DATASET RECORDS
---+---
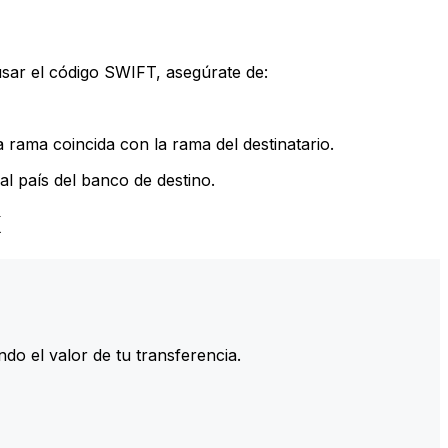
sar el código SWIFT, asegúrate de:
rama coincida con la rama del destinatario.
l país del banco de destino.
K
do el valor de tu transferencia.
---+---
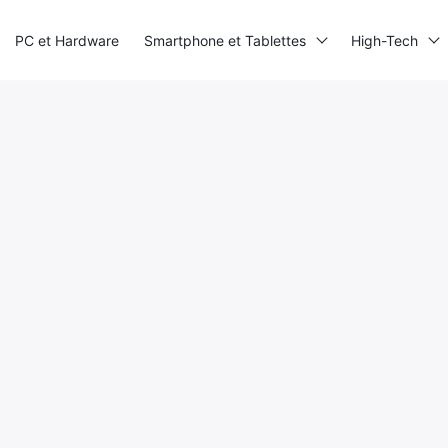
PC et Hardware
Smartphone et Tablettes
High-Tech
---+---
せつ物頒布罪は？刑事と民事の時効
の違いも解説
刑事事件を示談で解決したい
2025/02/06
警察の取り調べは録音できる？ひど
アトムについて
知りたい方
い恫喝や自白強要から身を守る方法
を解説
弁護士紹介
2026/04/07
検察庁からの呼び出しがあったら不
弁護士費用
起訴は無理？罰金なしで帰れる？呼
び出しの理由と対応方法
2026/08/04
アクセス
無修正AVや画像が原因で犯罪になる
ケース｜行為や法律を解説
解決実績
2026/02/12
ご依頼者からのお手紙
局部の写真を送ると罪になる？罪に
---+---
WORK INSTRUCTION
Copy out the text of the data word for word, everything from the line containing "sar el código" down to the line containing "do el valor de tu transferencia.", both of those lines included.

TASK RESPONSE
sar el código SWIFT, asegúrate de:
rama coincida con la rama del destinatario.
l país del banco de destino.
K
do el valor de tu transferencia.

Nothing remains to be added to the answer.